Nanocrystalline Boron-Doped Diamond as a Corrosion-Resistant Anode for Water Oxidation via Si Photoelectrodes
Authors
P. Ashcheulov, A. Taylor, V. Mortet, A. Poruba, F. Le Formal, H. Krýsová, M. Klementová, P. Hubík, J. Kopeček, J. Lorinčík, Jun-Ho Yum, I. Kratochvílová, L. Kavan, K. Sivula
Nanocrystalline boron-doped diamond (BDD) layers protect underlying photoelectrodes (Si) over a wide pH range (1–14) in aqueous electrolyte solutions. Si|BDD photoelectrodes show no sign of performance degradation after a continuous PEC treatment in neutral, acidic, and basic electrolytes.
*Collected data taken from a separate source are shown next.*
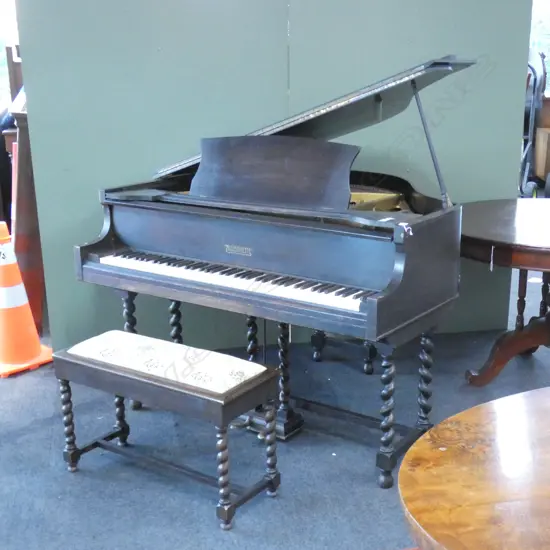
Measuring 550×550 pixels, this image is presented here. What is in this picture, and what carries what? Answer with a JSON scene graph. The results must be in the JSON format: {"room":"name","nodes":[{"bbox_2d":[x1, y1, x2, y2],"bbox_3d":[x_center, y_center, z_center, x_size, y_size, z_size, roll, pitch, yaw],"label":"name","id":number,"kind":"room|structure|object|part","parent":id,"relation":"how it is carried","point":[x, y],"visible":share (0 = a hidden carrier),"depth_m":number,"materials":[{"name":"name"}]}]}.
{"room":"shop","nodes":[
{"label":"shop","id":0,"kind":"room"},
{"bbox_2d":[10,0,535,355],"bbox_3d":[0.035,-1.017,3.882,2.270,2.796,0.151,-4,17,-10],"label":"green wall","id":1,"kind":"structure","parent":0,"point":[479,51],"depth_m":3.83,"materials":[{"name":"paint"}]},
{"bbox_2d":[1,225,548,549],"bbox_3d":[0.621,0.385,4.160,10.336,0.103,9.977,-4,17,-10],"label":"floor","id":2,"kind":"structure","parent":0,"point":[26,436],"depth_m":3.11,"materials":[{"name":"carpet"}]},
{"bbox_2d":[0,222,52,378],"bbox_3d":[-1.265,0.068,3.961,0.338,0.669,0.329,14,22,41],"label":"traffic cone","id":3,"kind":"object","parent":2,"relation":"on","point":[4,312],"visible":0.99,"depth_m":3.92,"materials":[{"name":"orange plastic"}]},
{"bbox_2d":[8,91,46,336],"bbox_3d":[-1.255,-0.422,4.581,0.355,1.279,0.843,-4,17,-10],"label":"wooden cabinet","id":4,"kind":"object","parent":2,"relation":"on","point":[21,208],"visible":0.36,"depth_m":4.25,"materials":[{"name":"brown wood"}]},
{"bbox_2d":[51,330,282,529],"bbox_3d":[-0.368,0.472,2.882,0.766,0.481,0.325,10,20,34],"label":"piano bench","id":5,"kind":"object","parent":2,"relation":"on","point":[130,334],"visible":0.99,"depth_m":2.76,"materials":[{"name":"wood"}]},
{"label":"leg","id":6,"kind":"part","parent":5,"relation":"part of","materials":[{"name":"wood"}]},
{"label":"leg","id":7,"kind":"part","parent":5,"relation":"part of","materials":[{"name":"black wood"}]},
{"bbox_2d":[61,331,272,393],"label":"bench cushion","id":8,"kind":"object","parent":5,"relation":"on","point":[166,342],"visible":0.92,"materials":[{"name":"fabric"}]},
{"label":"leg","id":9,"kind":"part","parent":5,"relation":"part of","materials":[{"name":"wood"}]},
{"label":"leg","id":10,"kind":"part","parent":5,"relation":"part of","materials":[{"name":"wood"}]},
{"bbox_2d":[72,52,477,487],"bbox_3d":[0.181,-0.145,3.421,1.273,1.354,1.462,11,20,35],"label":"grand piano","id":11,"kind":"object","parent":2,"relation":"on","point":[392,286],"visible":0.94,"depth_m":3.05,"materials":[{"name":"black wood"}]},
{"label":"leg","id":12,"kind":"part","parent":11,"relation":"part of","materials":[{"name":"black wood"}]},
{"bbox_3d":[-0.433,0.239,3.696,0.057,0.430,0.057,11,20,35],"label":"leg","id":13,"kind":"part","parent":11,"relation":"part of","materials":[{"name":"black wood"}]},
{"bbox_3d":[-0.119,-0.026,3.008,0.602,0.040,0.616,11,20,35],"label":"keyboard","id":14,"kind":"part","parent":11,"relation":"part of","materials":[{"name":"white plastic"}]},
{"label":"leg","id":15,"kind":"part","parent":11,"relation":"part of","materials":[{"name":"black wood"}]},
{"bbox_3d":[0.373,0.441,2.859,0.070,0.477,0.067,11,20,35],"label":"leg","id":16,"kind":"part","parent":11,"relation":"part of","materials":[{"name":"black wood"}]},
{"bbox_3d":[0.550,0.365,3.120,0.065,0.425,0.063,11,20,35],"label":"leg","id":17,"kind":"part","parent":11,"relation":"part of","materials":[{"name":"black wood"}]},
{"bbox_2d":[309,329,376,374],"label":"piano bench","id":18,"kind":"object","parent":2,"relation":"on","point":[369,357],"visible":0.29,"depth_m":3.92,"materials":[{"name":"black"}]},
{"bbox_2d":[398,385,549,549],"bbox_3d":[0.882,0.705,1.624,1.331,0.726,0.990,-4,17,-10],"label":"round table","id":19,"kind":"object","parent":2,"relation":"on","point":[502,412],"visible":0.99,"depth_m":1.54,"materials":[{"name":"brown wood"}]},
{"bbox_2d":[461,196,549,385],"bbox_3d":[1.215,0.089,3.713,1.055,0.735,1.062,-4,17,-10],"label":"round table","id":20,"kind":"object","parent":2,"relation":"on","point":[506,240],"visible":0.95,"depth_m":3.64,"materials":[{"name":"brown wood"}]},
{"bbox_2d":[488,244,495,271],"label":"price tag","id":21,"kind":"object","parent":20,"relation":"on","point":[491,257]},
{"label":"pedestal base","id":22,"kind":"part","parent":20,"relation":"part of","materials":[{"name":"brown wood"}]},
{"bbox_2d":[519,53,546,197],"bbox_3d":[2.127,-1.390,7.640,0.601,1.297,0.676,5,17,19],"label":"hand truck","id":23,"kind":"object","parent":2,"relation":"on","point":[533,107],"visible":0.43,"depth_m":7.51,"materials":[{"name":"metal"}]},
{"bbox_2d":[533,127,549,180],"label":"cardboard box","id":24,"kind":"object","parent":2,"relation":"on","point":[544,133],"visible":0.79,"depth_m":7.93,"materials":[{"name":"brown"}]},
{"bbox_2d":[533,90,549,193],"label":"wooden cabinet","id":25,"kind":"object","parent":2,"relation":"on","point":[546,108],"visible":0.5,"depth_m":7.96,"materials":[{"name":"brown wood"}]},
{"label":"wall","id":26,"kind":"structure","parent":0},
{"bbox_2d":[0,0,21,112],"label":"window","id":27,"kind":"structure","parent":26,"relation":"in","point":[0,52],"depth_m":7.32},
{"bbox_2d":[529,0,549,95],"bbox_3d":[2.646,-2.518,8.432,1.465,1.653,0.162,-4,17,-10],"label":"window","id":28,"kind":"structure","parent":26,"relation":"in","point":[549,5],"depth_m":8.45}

The deposition of a cobalt phosphate (CoPi) oxygen evolution catalyst onto the BDD layer significantly reduces the overpotential for water oxidation.
Description
Schematic illustration of a photoelectrode based on a boron doped diamond electrode and buried pn-junction Si solar cell for water oxidation and reduction. The PV component (np-Si) is responsible for incident light absorption and charge separation across the pn-junction, whereas oxygen evolution occurs at the boron doped diamond electrode/electrolyte surface and hydrogen evolves at the externally wired metal cathode.